Le motif d’une recrudescence des poursuites contre l’opposition pacifiste est à chercher dans les nouvelles conjonctures politiques et militaires qui modulent le discours officiel dans lequel se forge un « ennemi » jusque-là moins « visible » dans la sphère publique. Clemenceau, qui devient président du Conseil en novembre 1917, trouve à son arrivée une nation dont le moral s’est considérablement affaibli et dont, à partir d’avril, le désir de paix a pris « une ampleur sans précédent » (Duroselle, 2002, p. 199). Cette baisse du moral a encouragé à l’arrière une activité plus intense du pacifisme ainsi que des grèves ouvrières dans les usines, marquant une « rupture des consensus initiaux », « nettement battus en brèche au terme de l’année 1917 » (Audoin-Rouzeau et Becker, 1998, p.

Quelques mois avant cette intervention, le 22 juillet 1917, Clemenceau, qui était sénateur, avait prononcé devant le Sénat un violent réquisitoire contre les milieux pacifistes dans le mouvement ouvrier. C’est dans cette intervention que Clemenceau a mis en évidence la thèse qui impute au pacifisme la responsabilité des désordres et des crises dans l’armée ainsi qu’à l’arrière. En reprochant à Malvy, le ministre de l’Intérieur, de n’avoir pas poursuivi les militants socialistes révolutionnaires, et surtout les anarchistes dont le nom figurait dans le « carnet B », il a rouvert un dossier clos au moment de l’Union sacrée et a désigné publiquement un bouc émissaire identifiable et discernable censé ébranler la ténacité de la nation.

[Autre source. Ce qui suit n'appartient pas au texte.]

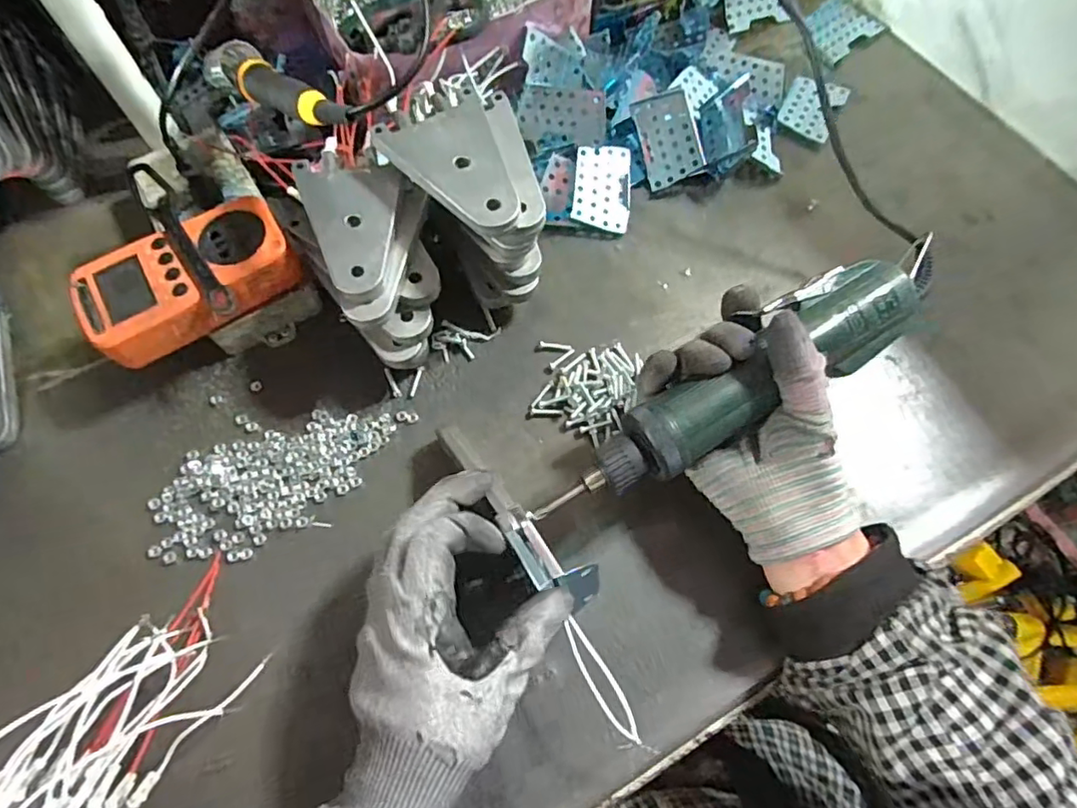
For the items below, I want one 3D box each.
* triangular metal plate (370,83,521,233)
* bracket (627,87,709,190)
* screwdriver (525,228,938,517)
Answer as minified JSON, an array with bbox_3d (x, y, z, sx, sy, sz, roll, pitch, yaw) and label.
[{"bbox_3d":[-0.046,-0.139,0.347,0.067,0.006,0.101,-29,71,-11],"label":"triangular metal plate"},{"bbox_3d":[0.102,-0.212,0.473,0.045,0.009,0.072,-16,85,14],"label":"bracket"},{"bbox_3d":[0.127,-0.020,0.334,0.284,0.034,0.051,-31,72,-13],"label":"screwdriver"}]

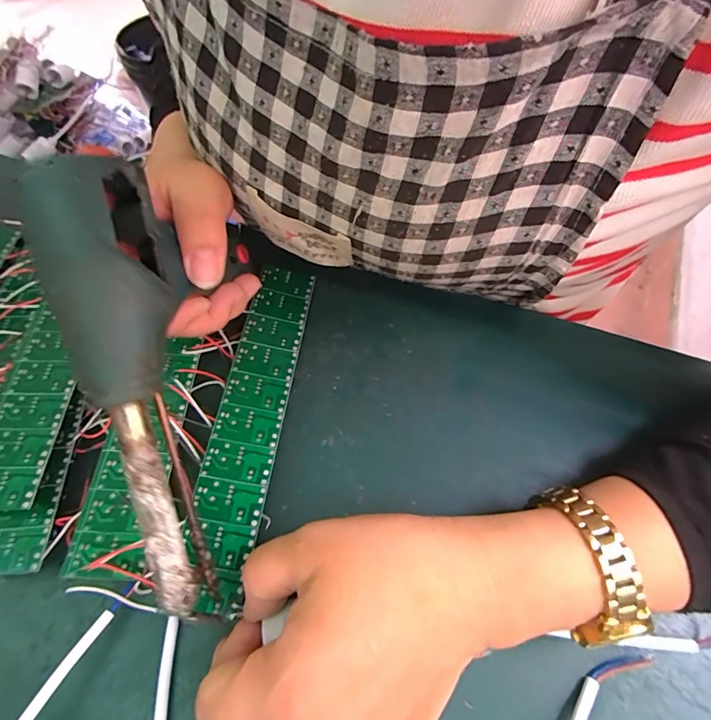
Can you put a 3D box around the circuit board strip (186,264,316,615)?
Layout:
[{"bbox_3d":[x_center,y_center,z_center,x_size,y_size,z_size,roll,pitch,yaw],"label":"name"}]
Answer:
[{"bbox_3d":[-0.057,0.025,0.239,0.034,0.009,0.194,5,61,6],"label":"circuit board strip"}]

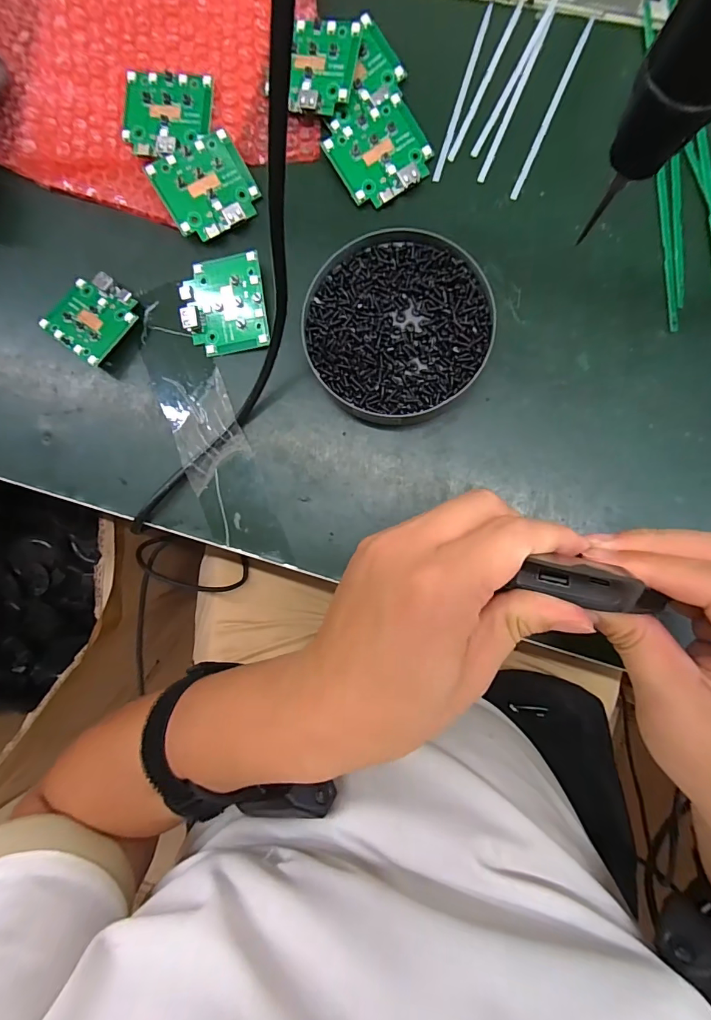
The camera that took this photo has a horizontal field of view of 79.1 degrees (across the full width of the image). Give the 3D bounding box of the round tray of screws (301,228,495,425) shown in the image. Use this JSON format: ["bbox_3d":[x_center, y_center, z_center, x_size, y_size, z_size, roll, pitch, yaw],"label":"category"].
[{"bbox_3d":[0.025,-0.112,0.267,0.108,0.021,0.117,0,87,4],"label":"round tray of screws"}]

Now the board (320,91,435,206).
[{"bbox_3d":[0.016,-0.230,0.278,0.060,0.011,0.054,-30,86,2],"label":"board"}]

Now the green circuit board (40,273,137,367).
[{"bbox_3d":[-0.176,-0.129,0.288,0.055,0.012,0.053,36,90,5],"label":"green circuit board"}]

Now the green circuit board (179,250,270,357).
[{"bbox_3d":[-0.086,-0.133,0.280,0.054,0.015,0.058,-6,87,4],"label":"green circuit board"}]

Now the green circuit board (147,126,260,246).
[{"bbox_3d":[-0.095,-0.209,0.277,0.058,0.009,0.052,-33,103,-8],"label":"green circuit board"}]

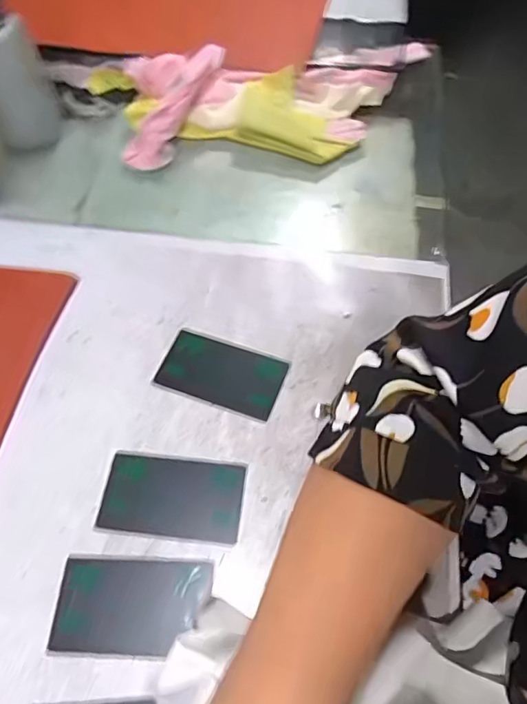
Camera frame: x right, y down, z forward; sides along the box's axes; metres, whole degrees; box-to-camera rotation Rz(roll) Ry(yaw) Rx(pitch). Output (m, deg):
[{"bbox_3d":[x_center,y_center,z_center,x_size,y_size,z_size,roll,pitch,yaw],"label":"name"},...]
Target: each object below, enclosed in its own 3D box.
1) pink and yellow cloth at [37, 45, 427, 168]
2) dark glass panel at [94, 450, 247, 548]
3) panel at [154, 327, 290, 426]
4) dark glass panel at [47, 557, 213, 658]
[{"bbox_3d":[-0.023,-0.249,0.497,0.393,0.040,0.161,-3,59,-1],"label":"pink and yellow cloth"},{"bbox_3d":[-0.056,0.089,0.318,0.086,0.004,0.051,5,59,5],"label":"dark glass panel"},{"bbox_3d":[-0.030,0.013,0.360,0.086,0.004,0.051,17,61,12],"label":"panel"},{"bbox_3d":[-0.073,0.142,0.287,0.084,0.006,0.047,2,59,3],"label":"dark glass panel"}]

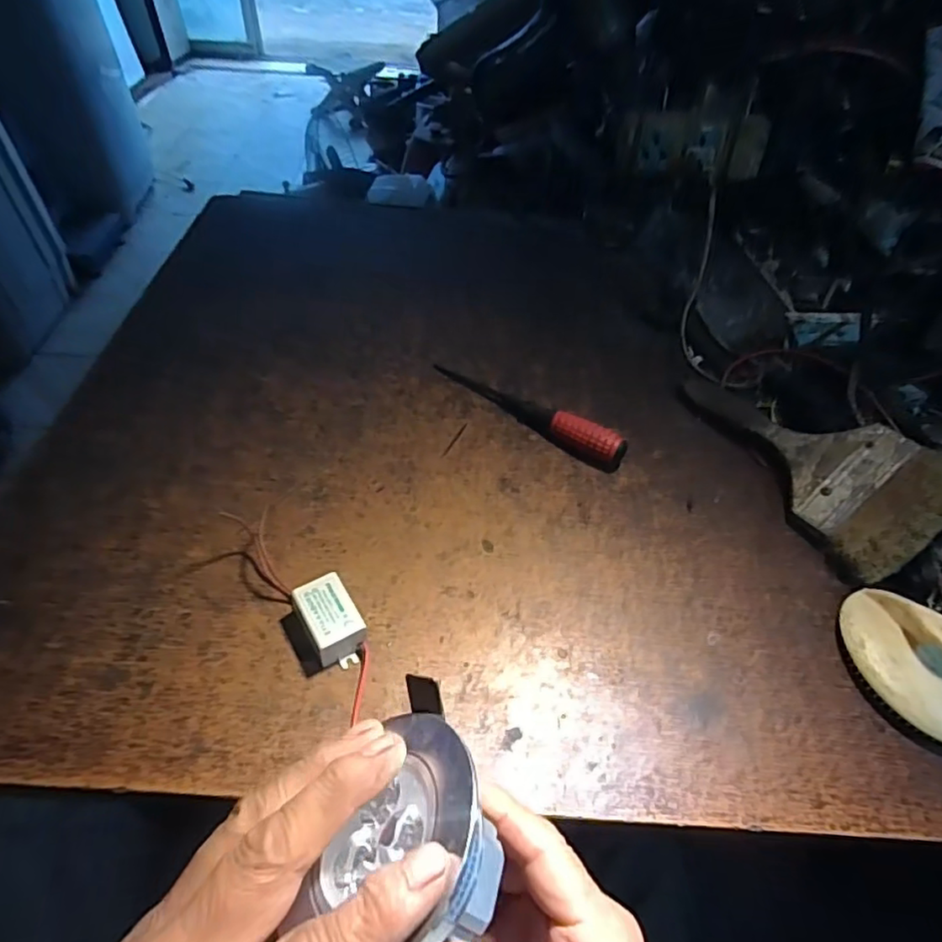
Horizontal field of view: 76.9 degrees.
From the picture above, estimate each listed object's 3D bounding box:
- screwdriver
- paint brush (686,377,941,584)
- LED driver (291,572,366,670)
[{"bbox_3d":[0.041,-0.048,0.460,0.166,0.019,0.020,29,52,20],"label":"screwdriver"},{"bbox_3d":[0.255,-0.023,0.433,0.095,0.015,0.196,-34,48,9],"label":"paint brush"},{"bbox_3d":[-0.078,0.083,0.328,0.028,0.023,0.044,-26,55,-24],"label":"LED driver"}]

Le mouvement ouvrier commence à réagir contre le Tigre. Les oppositionnels les plus actifs dans la diffusion d’une propagande sont le Comité pour la reprise des relations internationales, en particulier les syndicalistes zimmerwaldiens ainsi que le Comité de défense syndicaliste. N’oublions pas qu’il s’agit d’un milieu d’opposition qui réclame « paix sans annexions et sans indemnités », mettant sur un pied d’égalité, surtout après la révolution russe, les termes de « paix » et de « révolution ».

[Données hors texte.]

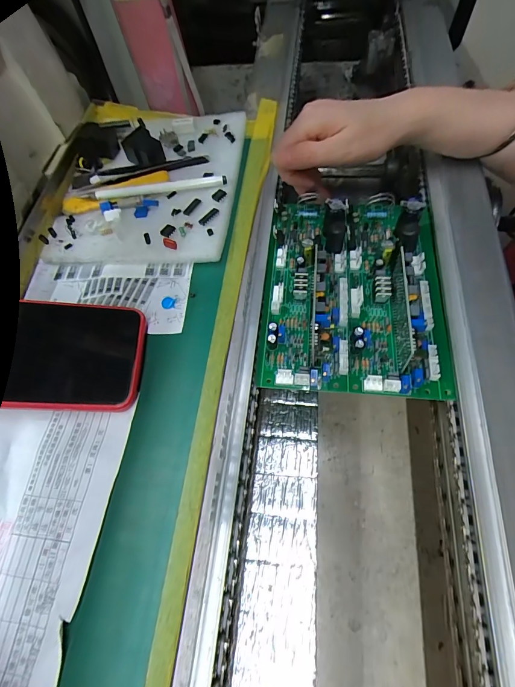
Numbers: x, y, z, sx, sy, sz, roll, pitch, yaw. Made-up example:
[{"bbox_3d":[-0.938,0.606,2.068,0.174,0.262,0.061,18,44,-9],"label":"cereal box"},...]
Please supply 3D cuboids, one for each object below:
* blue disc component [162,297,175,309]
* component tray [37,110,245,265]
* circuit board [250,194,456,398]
[{"bbox_3d":[-0.070,-0.032,0.270,0.010,0.004,0.010,2,64,4],"label":"blue disc component"},{"bbox_3d":[-0.102,-0.151,0.317,0.161,0.022,0.178,4,64,5],"label":"component tray"},{"bbox_3d":[0.073,-0.051,0.263,0.132,0.035,0.175,4,64,5],"label":"circuit board"}]

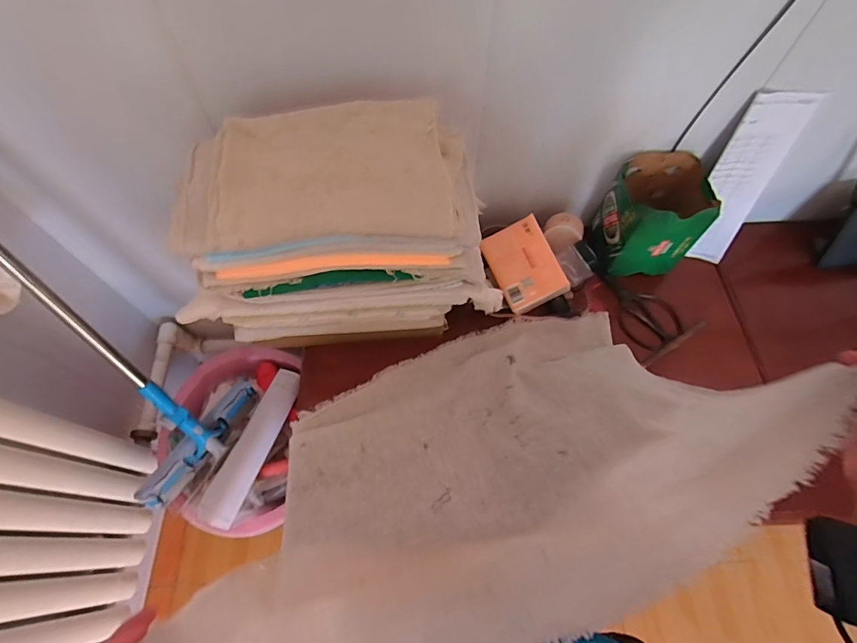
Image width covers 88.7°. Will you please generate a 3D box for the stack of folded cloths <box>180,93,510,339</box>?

« Perd la Victoire » : Une Fin de Carrière Politiquement Ratée

Fin de carrière politiquement ratée du « Perd la Victoire » .

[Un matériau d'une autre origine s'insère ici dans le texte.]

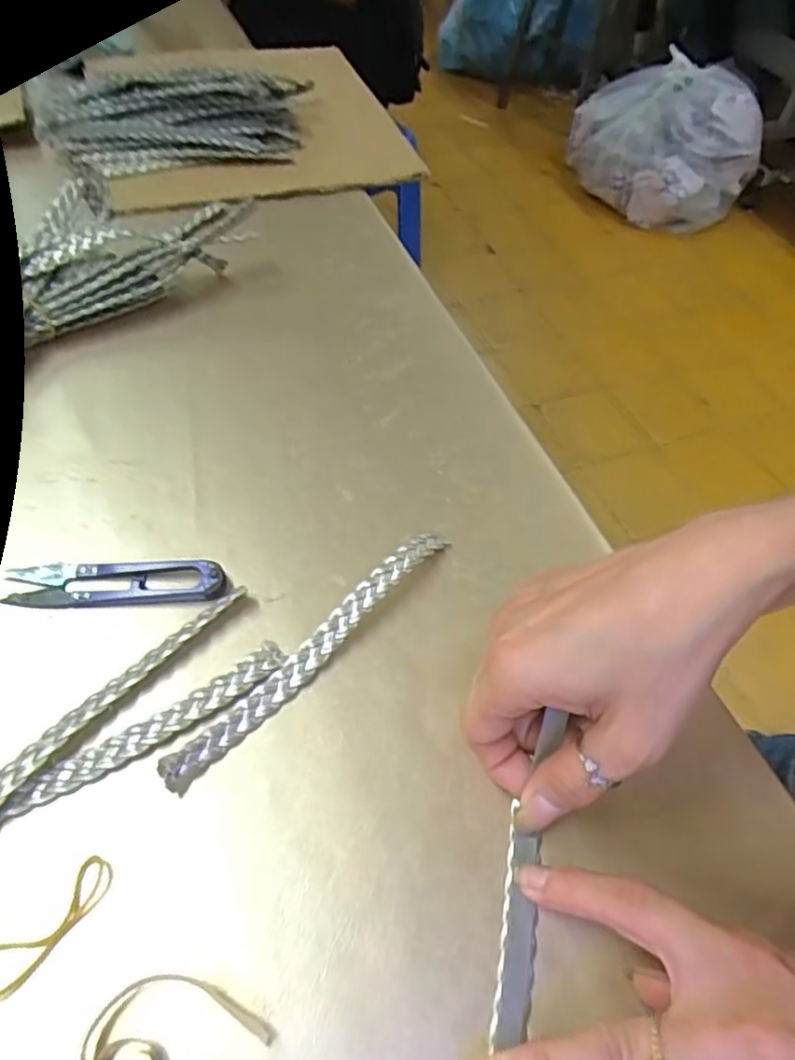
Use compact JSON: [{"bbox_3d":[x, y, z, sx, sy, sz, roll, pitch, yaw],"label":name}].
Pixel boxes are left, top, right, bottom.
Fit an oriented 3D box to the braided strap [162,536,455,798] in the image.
[{"bbox_3d":[-0.034,0.051,0.299,0.013,0.013,0.166,37,59,20],"label":"braided strap"}]

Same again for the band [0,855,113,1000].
[{"bbox_3d":[-0.125,0.140,0.232,0.054,0.006,0.018,-37,65,-27],"label":"band"}]

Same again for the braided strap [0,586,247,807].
[{"bbox_3d":[-0.129,0.080,0.272,0.014,0.007,0.168,34,58,18],"label":"braided strap"}]

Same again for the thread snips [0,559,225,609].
[{"bbox_3d":[-0.132,0.023,0.312,0.098,0.009,0.023,0,54,-6],"label":"thread snips"}]

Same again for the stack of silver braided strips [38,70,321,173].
[{"bbox_3d":[-0.169,-0.338,0.547,0.201,0.048,0.080,-15,57,-16],"label":"stack of silver braided strips"}]

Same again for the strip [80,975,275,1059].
[{"bbox_3d":[-0.074,0.164,0.220,0.057,0.005,0.032,-17,57,-17],"label":"strip"}]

L’homme en retraite de la vie politique, fidèle à lui-même, à ses amis et ses engagements.

Période Fonction Actions et prises de position
Début de carrière Communard Participation à la journée révolutionnaire du 4 septembre 1870, soutien à l'amnistie des communards.
Troisième République Député, « Tombeur de ministères » Opposition à la politique coloniale de Ferry, défense de la liberté d'expression.
Affaire Dreyfus Journaliste Défense de Dreyfus après avoir été convaincu de son innocence.
Première Guerre Mondiale Président du Conseil, « Père la Victoire » Chef de guerre, lutte contre le pacifisme et l'« ennemi intérieur ».
Fin de carrière Retraite de la vie politique Fidèle à ses engagements et à ses amis.